Pollyana Paraguassú, presidente da Associação dos Amigos dos Autistas (Amaes), ressalta que o cão de suporte emocional é como um cão-guia e representa, acima de tudo, acessibilidade.
“Existe uma dependência muito grande. Muitas vezes ele só se sente seguro em um local se estiver acompanhado do pet, e a pessoa precisa de acessibilidade. Muitas vezes, a acessibilidade está nesse vínculo afetivo de confiança que vai ajudar a sair de um surto, por exemplo. A acessibilidade não é só arquitetônica. Ela é ampla”.
Para o advogado Eduardo Sarlo, especialista em Direito Público, a multa parece ser indevida.
“A jurisprudência majoritária reconhece que condomínios não podem proibir o trânsito de animais de suporte emocional ou terapêutico, desde que comprovada a função terapêutica e adotadas medidas de segurança, como coleira, guia, controle pelo tutor, entre outras. Multas aplicadas nessas circunstâncias podem ser anuladas judicialmente, com indenização por dano moral à família”.
“A Maya é fundamental para meu filho”
A Tribuna — Quando a Maya entrou na vida do João?
Márcia Merlo — Então, a Maya entrou na vida do João a partir da adolescência, quando ele sofreu um isolamento social severo, uma reclusão severa.
Como foi essa fase e como ele ficou?
Ele só ficava no quarto, não conversava, não queria ir para a escola, e a Maya chegou nesse momento pra trazer uma qualidade de vida para ele, um equilíbrio emocional e mental.
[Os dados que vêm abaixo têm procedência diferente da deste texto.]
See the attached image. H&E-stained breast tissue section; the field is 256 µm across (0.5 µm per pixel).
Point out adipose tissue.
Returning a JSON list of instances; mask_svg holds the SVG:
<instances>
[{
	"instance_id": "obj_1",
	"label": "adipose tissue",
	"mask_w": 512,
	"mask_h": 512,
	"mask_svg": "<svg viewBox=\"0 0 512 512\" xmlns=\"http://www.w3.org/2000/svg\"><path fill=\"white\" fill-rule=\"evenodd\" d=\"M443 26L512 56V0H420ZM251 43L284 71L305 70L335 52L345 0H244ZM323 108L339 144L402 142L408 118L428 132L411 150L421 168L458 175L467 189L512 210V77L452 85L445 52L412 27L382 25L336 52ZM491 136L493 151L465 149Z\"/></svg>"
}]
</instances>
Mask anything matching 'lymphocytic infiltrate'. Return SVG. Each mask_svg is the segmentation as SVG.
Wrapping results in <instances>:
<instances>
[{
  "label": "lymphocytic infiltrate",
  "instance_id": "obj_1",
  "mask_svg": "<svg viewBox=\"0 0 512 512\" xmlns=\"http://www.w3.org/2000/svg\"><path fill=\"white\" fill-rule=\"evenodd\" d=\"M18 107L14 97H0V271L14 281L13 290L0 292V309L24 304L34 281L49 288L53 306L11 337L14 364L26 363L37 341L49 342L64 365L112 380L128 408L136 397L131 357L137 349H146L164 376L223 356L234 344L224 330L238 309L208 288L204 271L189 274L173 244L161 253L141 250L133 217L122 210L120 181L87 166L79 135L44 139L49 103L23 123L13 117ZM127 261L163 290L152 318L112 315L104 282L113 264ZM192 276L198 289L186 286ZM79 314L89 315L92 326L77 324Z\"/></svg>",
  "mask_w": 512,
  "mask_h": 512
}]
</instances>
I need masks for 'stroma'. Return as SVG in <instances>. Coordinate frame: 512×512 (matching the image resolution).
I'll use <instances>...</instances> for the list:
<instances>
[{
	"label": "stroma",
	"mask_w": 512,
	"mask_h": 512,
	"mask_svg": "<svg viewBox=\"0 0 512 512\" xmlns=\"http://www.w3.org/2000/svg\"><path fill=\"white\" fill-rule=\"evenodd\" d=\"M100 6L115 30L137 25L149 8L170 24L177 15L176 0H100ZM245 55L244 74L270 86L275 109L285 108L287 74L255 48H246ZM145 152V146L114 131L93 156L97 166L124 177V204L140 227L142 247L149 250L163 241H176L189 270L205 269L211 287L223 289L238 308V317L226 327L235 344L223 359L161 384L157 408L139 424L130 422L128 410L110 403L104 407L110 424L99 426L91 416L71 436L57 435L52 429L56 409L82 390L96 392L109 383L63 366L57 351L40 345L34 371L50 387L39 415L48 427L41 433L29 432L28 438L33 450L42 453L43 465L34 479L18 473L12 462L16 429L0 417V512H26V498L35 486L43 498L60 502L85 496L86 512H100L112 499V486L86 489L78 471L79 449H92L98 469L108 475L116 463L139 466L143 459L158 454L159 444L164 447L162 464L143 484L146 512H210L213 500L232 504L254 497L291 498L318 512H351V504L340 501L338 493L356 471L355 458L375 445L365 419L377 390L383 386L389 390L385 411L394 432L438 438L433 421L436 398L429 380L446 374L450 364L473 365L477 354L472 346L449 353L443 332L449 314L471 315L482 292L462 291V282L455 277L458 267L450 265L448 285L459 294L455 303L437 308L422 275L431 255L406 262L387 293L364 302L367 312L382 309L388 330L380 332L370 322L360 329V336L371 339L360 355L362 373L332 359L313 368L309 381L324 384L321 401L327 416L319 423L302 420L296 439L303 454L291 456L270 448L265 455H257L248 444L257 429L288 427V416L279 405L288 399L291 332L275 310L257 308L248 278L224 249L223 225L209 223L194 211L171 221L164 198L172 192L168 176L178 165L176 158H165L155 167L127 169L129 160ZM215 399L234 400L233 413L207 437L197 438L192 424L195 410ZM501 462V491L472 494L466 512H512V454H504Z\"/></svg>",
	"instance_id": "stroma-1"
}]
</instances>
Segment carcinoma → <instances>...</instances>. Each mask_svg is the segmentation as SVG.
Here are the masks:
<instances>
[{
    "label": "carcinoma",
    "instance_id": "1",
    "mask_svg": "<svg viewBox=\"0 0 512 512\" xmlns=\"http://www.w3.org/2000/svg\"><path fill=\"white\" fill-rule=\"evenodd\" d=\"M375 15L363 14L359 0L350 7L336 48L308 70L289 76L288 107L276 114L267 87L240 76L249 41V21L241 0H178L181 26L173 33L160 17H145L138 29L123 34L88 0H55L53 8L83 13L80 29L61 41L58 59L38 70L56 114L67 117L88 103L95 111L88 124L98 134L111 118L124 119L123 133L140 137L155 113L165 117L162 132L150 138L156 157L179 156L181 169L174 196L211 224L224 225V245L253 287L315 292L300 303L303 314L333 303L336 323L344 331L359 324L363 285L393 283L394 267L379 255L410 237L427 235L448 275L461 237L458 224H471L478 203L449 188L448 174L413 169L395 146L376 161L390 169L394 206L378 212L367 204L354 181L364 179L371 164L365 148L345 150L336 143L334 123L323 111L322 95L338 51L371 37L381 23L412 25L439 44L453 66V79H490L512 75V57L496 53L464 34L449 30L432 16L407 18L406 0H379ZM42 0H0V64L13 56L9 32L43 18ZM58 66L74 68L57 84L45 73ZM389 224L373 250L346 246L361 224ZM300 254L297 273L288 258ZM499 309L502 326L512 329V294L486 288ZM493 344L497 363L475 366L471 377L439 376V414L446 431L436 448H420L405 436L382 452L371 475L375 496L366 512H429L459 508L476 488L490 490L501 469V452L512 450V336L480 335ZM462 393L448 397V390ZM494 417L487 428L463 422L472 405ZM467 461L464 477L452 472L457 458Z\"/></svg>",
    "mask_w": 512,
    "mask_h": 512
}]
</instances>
Qual é a importância dela nesse processo?
Ela é essencial para o desenvolvimento e para o equilíbrio mental dele, para trazer dignidade a ele, no suporte da companhia, no suporte emocional.
Como funciona o trabalho de suporte com a Maya?
A gente desenvolve, junto com ele e com a Maya, trabalhos de coordenação motora, noção de higiene, noção de espaço, de comandos, entre outros.
Então ela tem uma função mais terapêutica mesmo?
Sim, ela entra na vida dele totalmente com uma função terapêutica mesmo. É para ela que ele recorre quando está nervoso ou quando vai entrar em uma crise.
Ele geralmente deita no chão, ela deita do lado dele e ele fala pra ela: “Maya, eu estou um pouco nervoso”. Eles ficam deitados, quietinhos ali, até que ele se acalme e levante.
Dá para dizer que ela é fundamental para ele?
Ela é essa peça fundamental para qualidade de vida e equilíbrio dele. Esse contato com ela, esse suporte, dá confiança para fazer coisas básicas.
O outro lado
Decisão é baseada em normas internas
Em nota, o Condomínio Villaggio Limoeiro disse que todas as ações são pautadas na Convenção e Regimento Interno, documento aprovado em Assembleia Geral de Condôminos que, em um dos artigos, segundo o condomínio, determina que animais domésticos devem ser transportados no colo ou em carrinhos apropriados ao circular pelas áreas comuns, e que cães de médio e grande porte devem utilizar focinheira.
“No caso em questão, foi constatado que uma unidade desrespeitou reiteradamente esta norma. Seguindo o procedimento padrão, a administração emitiu uma notificação educativa. Após a análise do recurso, e a persistência da infração, foi aplicada a multa prevista”.
A nota diz ainda que é fundamental distinguir o cão “de assistência/serviço” e “de suporte emocional”. “Atualmente, não existe legislação federal específica que conceda ao cão de suporte emocional os mesmos direitos de livre circulação irrestrita garantidos ao cão de assistência/serviço”.
De acordo com a nota, a ausência de uma lei superior que discipline o tema faz com que prevaleçam as normas do condomínio, desde que não firam direitos garantidos pela Constituição.
“O Condomínio Villaggio Limoeiro está em total conformidade com seu Regimento Interno e com o ordenamento jurídico vigente. A ação não representa um ato de discriminação ou violência, mas a legítima aplicação de suas normas internas, que se aplicam indistintamente a todos os moradores”.